CanTx, the Novogen-Yale joint venture, has received orphan drug designation from the US Food and Drug Administration (FDA) for its chemotherapy candidate drug, Cantrixil, to treat ovarian cancer.

The drug was granted orphan drug status under the US Orphan drug Act following a review by the FDA of a package of pre-clinical data submitted by the company.

Novogen and CanTx CEO Graham Kelly said: "Receiving this designation is one more step in our objective of bringing Cantrixil to market as a drug that we hope will provide meaningful clinical benefit to patients with ovarian cancer and deliver that long-sought breakthrough for patients with a cancer that has shown only slight improvement in 5-year survival rates over the last 30 years.

"CanTx came out of a belief by Yale University and some long-term ovarian cancer researchers in the Yale Medical School that Cantrixil represented a potential breakthrough in the treatment of ovarian cancer."

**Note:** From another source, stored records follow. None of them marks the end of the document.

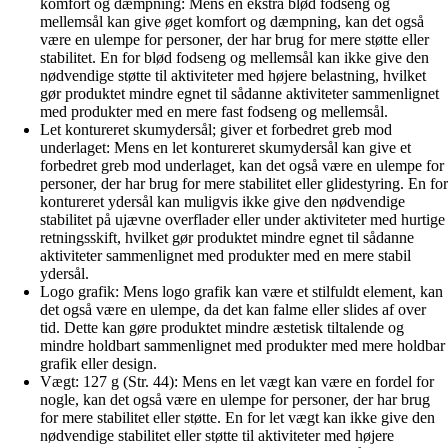
komfort og dæmpning: Mens en ekstra blød fodseng og
mellemsål kan give øget komfort og dæmpning, kan det også
være en ulempe for personer, der har brug for mere støtte eller
stabilitet. En for blød fodseng og mellemsål kan ikke give den
nødvendige støtte til aktiviteter med højere belastning, hvilket
gør produktet mindre egnet til sådanne aktiviteter sammenlignet
med produkter med en mere fast fodseng og mellemsål.
Let kontureret skumydersål; giver et forbedret greb mod
underlaget: Mens en let kontureret skumydersål kan give et
forbedret greb mod underlaget, kan det også være en ulempe for
personer, der har brug for mere stabilitet eller glidestyring. En for
kontureret ydersål kan muligvis ikke give den nødvendige
stabilitet på ujævne overflader eller under aktiviteter med hurtige
retningsskift, hvilket gør produktet mindre egnet til sådanne
aktiviteter sammenlignet med produkter med en mere stabil
ydersål.
Logo grafik: Mens logo grafik kan være et stilfuldt element, kan
det også være en ulempe, da det kan falme eller slides af over
tid. Dette kan gøre produktet mindre æstetisk tiltalende og
mindre holdbart sammenlignet med produkter med mere holdbar
grafik eller design.
Vægt: 127 g (Str. 44): Mens en let vægt kan være en fordel for
nogle, kan det også være en ulempe for personer, der har brug
for mere stabilitet eller støtte. En for let vægt kan ikke give den
nødvendige stabilitet eller støtte til aktiviteter med højere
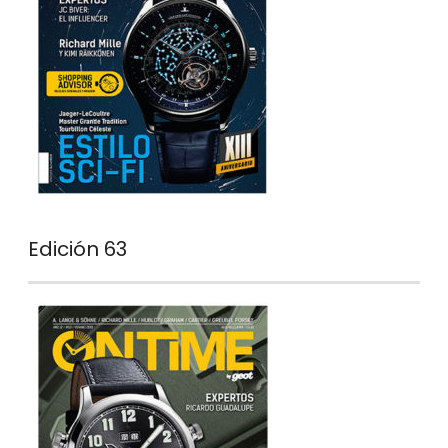
Edición 63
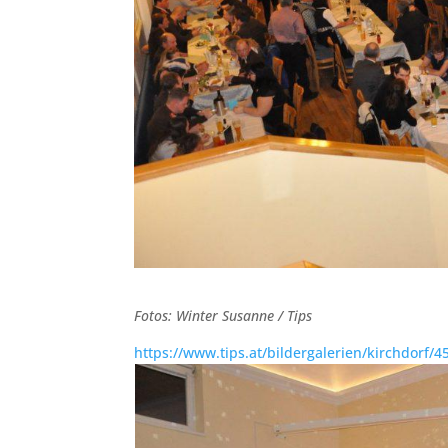
Fotos: Winter Susanne / Tips
https://www.tips.at/bildergalerien/kirchdorf/4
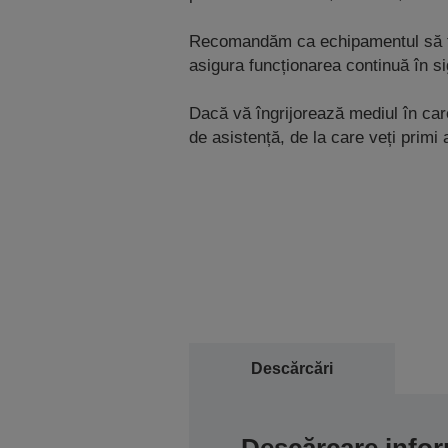
Recomandăm ca echipamentul să fie i
asigura funcționarea continuă în si
Dacă vă îngrijorează mediul în care
de asistență, de la care veți primi 
Descărcări
Descărcare infor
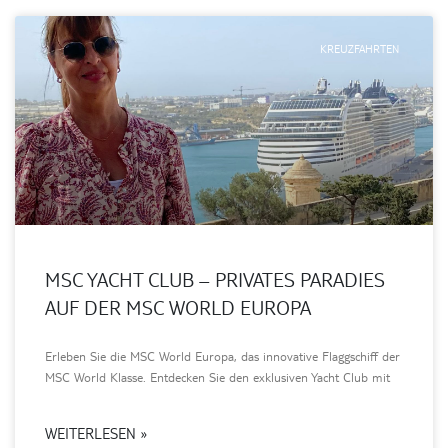
KREUZFAHRTEN
MSC YACHT CLUB – PRIVATES PARADIES
AUF DER MSC WORLD EUROPA
Erleben Sie die MSC World Europa, das innovative Flaggschiff der
MSC World Klasse. Entdecken Sie den exklusiven Yacht Club mit
WEITERLESEN »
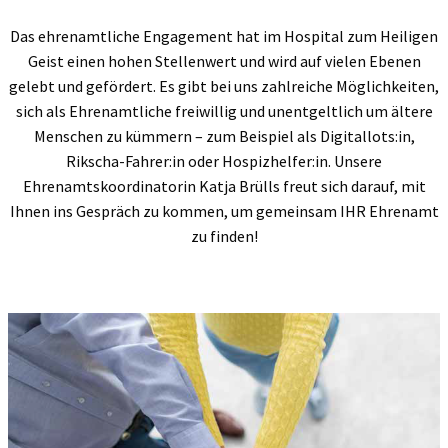
Das ehrenamtliche Engagement hat im Hospital zum Heiligen
Geist einen hohen Stellenwert und wird auf vielen Ebenen
gelebt und gefördert. Es gibt bei uns zahlreiche Möglichkeiten,
sich als Ehrenamtliche freiwillig und unentgeltlich um ältere
Menschen zu kümmern – zum Beispiel als Digitallots:in,
Rikscha-Fahrer:in oder Hospizhelfer:in. Unsere
Ehrenamtskoordinatorin Katja Brülls freut sich darauf, mit
Ihnen ins Gespräch zu kommen, um gemeinsam IHR Ehrenamt
zu finden!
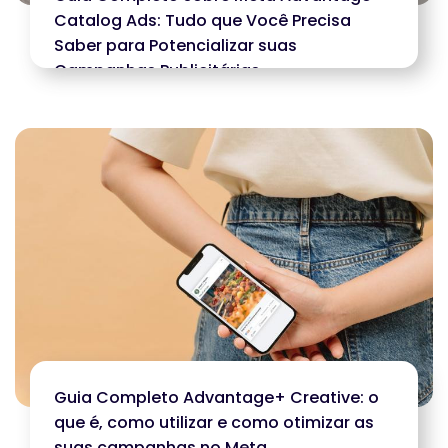
Catalog Ads: Tudo que Você Precisa
Saber para Potencializar suas
Campanhas Publicitárias
Guia Completo Advantage+ Creative: o
que é, como utilizar e como otimizar as
suas campanhas no Meta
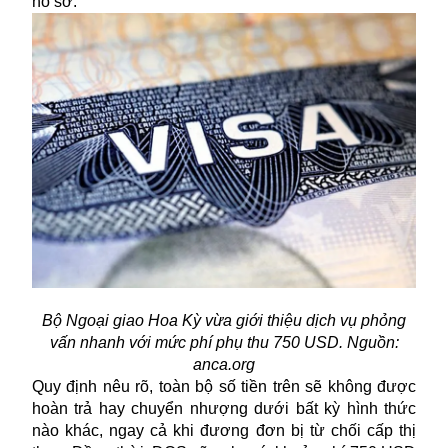
hồ sơ.
Bộ Ngoại giao Hoa Kỳ vừa giới thiệu dịch vụ phỏng
vấn nhanh với mức phí phụ thu 750 USD. Nguồn:
anca.org
Quy định nêu rõ, toàn bộ số tiền trên sẽ không được
hoàn trả hay chuyển nhượng dưới bất kỳ hình thức
nào khác, ngay cả khi đương đơn bị từ chối cấp thị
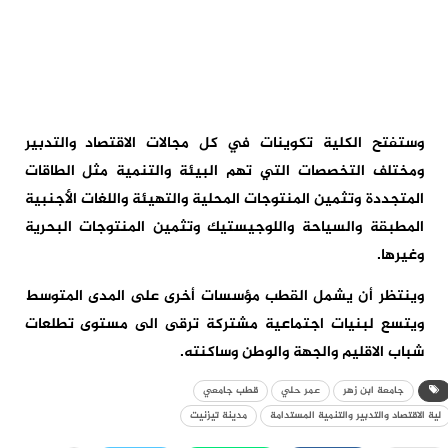
وستفتح الكلية تكوينات في كل مجالات الاقتصاد والتدبير
ومختلف التخصصات التي تهم البيئة والتنمية مثل الطاقات
المتجددة وتثمين المنتوجات المحلية والتهيئة واللغات الأجنبية
المطبقة والسياحة واللوجيستيك وتثمين المنتوجات البحرية
وغيرها.
وينتظر أن يشمل القطب مؤسسات أخرى على المدى المتوسط
ويتسع لبنيات اجتماعية مشتركة ترقى الى مستوى تطلعات
شباب الاقليم والجهة والوطن وساكنته.
جامعة ابن زهر
عمر حلي
قطب جامعي
لية الاقتصاد والتدبير والتنمية المستدامة
مدينة تيزنيت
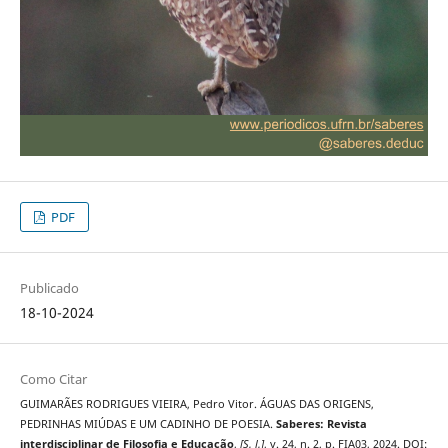
PDF
Publicado
18-10-2024
Como Citar
GUIMARÃES RODRIGUES VIEIRA, Pedro Vitor. ÁGUAS DAS ORIGENS,
PEDRINHAS MIÚDAS E UM CADINHO DE POESIA.
Saberes: Revista
interdisciplinar de Filosofia e Educação
,
[S. l.]
, v. 24, n. 2, p. FIA03, 2024. DOI:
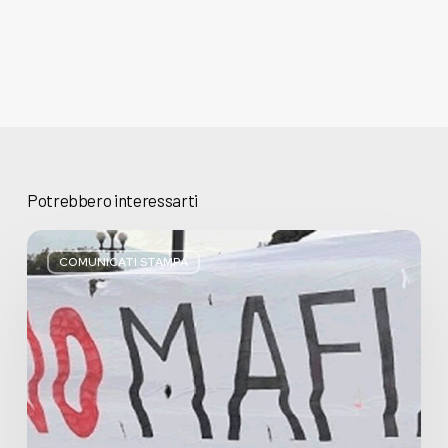
Potrebbero interessarti
Basta
bugie,
COMUNICATI STAMPA
Regione
Lombardia
pratica
l’antimafia
solo
a
parole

The company said that Cantrixil is on track to enter the clinic in Australia in late-2015/early-2016 in patients with the condition, malignant ascites, a terminal condition associated with cancers such as ovarian cancer and for which no effective long-term therapies exist.

Kelly noted: "The capital-raise Novogen announced yesterday was intended to give the Company the financial runway to bring drugs such as Cantrixil through to the point where we hope to see objective evidence of clinical efficacy.

"For Cantrixil, as for all our other pipeline drugs, this is the next key inflection point for the Company in its quest to become a major global drug discovery company."